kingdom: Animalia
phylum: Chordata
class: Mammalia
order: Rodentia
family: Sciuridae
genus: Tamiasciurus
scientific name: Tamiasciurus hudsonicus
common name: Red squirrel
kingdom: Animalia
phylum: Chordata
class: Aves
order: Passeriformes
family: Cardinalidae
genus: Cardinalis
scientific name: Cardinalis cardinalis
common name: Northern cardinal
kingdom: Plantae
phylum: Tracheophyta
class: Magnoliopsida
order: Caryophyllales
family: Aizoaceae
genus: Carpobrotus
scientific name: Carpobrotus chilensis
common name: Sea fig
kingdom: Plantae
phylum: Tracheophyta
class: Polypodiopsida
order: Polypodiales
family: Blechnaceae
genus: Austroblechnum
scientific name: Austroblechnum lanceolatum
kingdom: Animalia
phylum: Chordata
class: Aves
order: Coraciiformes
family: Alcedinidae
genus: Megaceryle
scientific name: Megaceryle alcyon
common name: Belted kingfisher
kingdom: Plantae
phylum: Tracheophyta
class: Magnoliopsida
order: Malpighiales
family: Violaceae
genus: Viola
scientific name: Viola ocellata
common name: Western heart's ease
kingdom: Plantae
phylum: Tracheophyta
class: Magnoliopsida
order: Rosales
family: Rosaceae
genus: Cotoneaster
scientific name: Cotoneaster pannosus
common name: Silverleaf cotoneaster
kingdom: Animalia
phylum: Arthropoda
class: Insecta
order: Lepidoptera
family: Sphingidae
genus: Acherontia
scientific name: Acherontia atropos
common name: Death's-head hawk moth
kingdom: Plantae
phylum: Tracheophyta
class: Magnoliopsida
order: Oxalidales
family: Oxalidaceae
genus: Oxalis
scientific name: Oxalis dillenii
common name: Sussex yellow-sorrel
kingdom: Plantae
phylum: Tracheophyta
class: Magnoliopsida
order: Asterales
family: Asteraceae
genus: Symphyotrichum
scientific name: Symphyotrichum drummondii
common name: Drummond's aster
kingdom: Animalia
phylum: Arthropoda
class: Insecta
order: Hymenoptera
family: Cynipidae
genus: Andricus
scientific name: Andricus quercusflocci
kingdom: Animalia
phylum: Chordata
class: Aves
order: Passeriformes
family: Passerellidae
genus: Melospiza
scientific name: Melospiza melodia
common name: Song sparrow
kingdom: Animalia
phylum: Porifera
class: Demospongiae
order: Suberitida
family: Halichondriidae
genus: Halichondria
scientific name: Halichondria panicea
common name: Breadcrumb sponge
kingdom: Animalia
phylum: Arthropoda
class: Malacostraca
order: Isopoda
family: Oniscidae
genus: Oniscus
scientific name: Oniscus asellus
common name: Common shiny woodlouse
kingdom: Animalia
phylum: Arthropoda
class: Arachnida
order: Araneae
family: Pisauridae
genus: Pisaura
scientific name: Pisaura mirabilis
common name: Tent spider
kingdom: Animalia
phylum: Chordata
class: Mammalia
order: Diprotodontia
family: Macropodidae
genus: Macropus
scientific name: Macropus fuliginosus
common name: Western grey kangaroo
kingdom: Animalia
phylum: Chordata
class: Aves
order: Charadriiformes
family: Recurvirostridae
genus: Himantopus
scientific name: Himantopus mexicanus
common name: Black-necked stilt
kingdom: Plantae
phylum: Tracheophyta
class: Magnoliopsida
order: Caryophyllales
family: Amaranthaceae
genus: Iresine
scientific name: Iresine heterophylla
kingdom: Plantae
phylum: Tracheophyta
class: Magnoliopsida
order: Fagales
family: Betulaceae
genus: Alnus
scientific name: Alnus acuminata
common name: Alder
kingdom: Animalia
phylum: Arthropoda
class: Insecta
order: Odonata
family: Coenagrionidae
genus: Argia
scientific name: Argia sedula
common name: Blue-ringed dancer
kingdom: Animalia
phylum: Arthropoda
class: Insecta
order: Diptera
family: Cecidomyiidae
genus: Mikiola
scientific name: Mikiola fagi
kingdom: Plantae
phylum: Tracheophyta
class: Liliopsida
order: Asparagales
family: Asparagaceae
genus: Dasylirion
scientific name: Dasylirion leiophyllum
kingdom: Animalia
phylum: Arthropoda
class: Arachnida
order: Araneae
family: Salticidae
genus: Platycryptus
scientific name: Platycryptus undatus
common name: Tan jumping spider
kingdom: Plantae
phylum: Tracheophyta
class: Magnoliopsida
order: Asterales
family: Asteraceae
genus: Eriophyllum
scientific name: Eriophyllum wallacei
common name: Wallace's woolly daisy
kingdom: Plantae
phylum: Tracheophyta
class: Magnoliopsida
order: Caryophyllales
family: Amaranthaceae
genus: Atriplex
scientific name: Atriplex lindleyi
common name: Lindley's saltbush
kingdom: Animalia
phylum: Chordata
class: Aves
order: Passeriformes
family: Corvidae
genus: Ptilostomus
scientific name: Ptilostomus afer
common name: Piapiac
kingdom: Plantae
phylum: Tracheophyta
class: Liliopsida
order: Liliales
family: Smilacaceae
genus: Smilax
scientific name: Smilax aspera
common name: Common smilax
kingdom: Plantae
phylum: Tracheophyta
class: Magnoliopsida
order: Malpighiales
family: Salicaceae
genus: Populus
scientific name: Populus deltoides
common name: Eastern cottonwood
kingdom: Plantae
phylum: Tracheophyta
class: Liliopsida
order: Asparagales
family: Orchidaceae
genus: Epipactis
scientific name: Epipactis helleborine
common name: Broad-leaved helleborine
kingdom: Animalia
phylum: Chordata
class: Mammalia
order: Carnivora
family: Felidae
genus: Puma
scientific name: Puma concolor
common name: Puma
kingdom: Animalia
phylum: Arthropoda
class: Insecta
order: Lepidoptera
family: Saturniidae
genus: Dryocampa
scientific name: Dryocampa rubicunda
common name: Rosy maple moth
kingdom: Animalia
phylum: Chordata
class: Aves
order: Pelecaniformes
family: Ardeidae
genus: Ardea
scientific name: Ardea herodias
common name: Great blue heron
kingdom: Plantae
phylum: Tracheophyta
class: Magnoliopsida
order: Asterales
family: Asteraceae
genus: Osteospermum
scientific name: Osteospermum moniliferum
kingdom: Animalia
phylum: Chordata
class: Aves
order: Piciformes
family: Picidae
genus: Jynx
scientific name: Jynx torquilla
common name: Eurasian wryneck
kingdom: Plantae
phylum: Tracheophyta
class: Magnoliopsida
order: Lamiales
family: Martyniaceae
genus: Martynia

▸ **Work instructions**: Rewrite the part of the records that opens with the line containing "class: Malacostraca" and closes with the line containing "genus: Himantopus" as a two-column CSV with the headers rank and value. Give one row per line, with each field in double quotes and any line breaks replaced by spaces.

▸ **Solution to the exercise**:
rank,value
"class:","Malacostraca"
"order:","Isopoda"
"family:","Oniscidae"
"genus:","Oniscus"
"scientific name:","Oniscus asellus"
"common name:","Common shiny woodlouse"
"kingdom:","Animalia"
"phylum:","Arthropoda"
"class:","Arachnida"
"order:","Araneae"
"family:","Pisauridae"
"genus:","Pisaura"
"scientific name:","Pisaura mirabilis"
"common name:","Tent spider"
"kingdom:","Animalia"
"phylum:","Chordata"
"class:","Mammalia"
"order:","Diprotodontia"
"family:","Macropodidae"
"genus:","Macropus"
"scientific name:","Macropus fuliginosus"
"common name:","Western grey kangaroo"
"kingdom:","Animalia"
"phylum:","Chordata"
"class:","Aves"
"order:","Charadriiformes"
"family:","Recurvirostridae"
"genus:","Himantopus"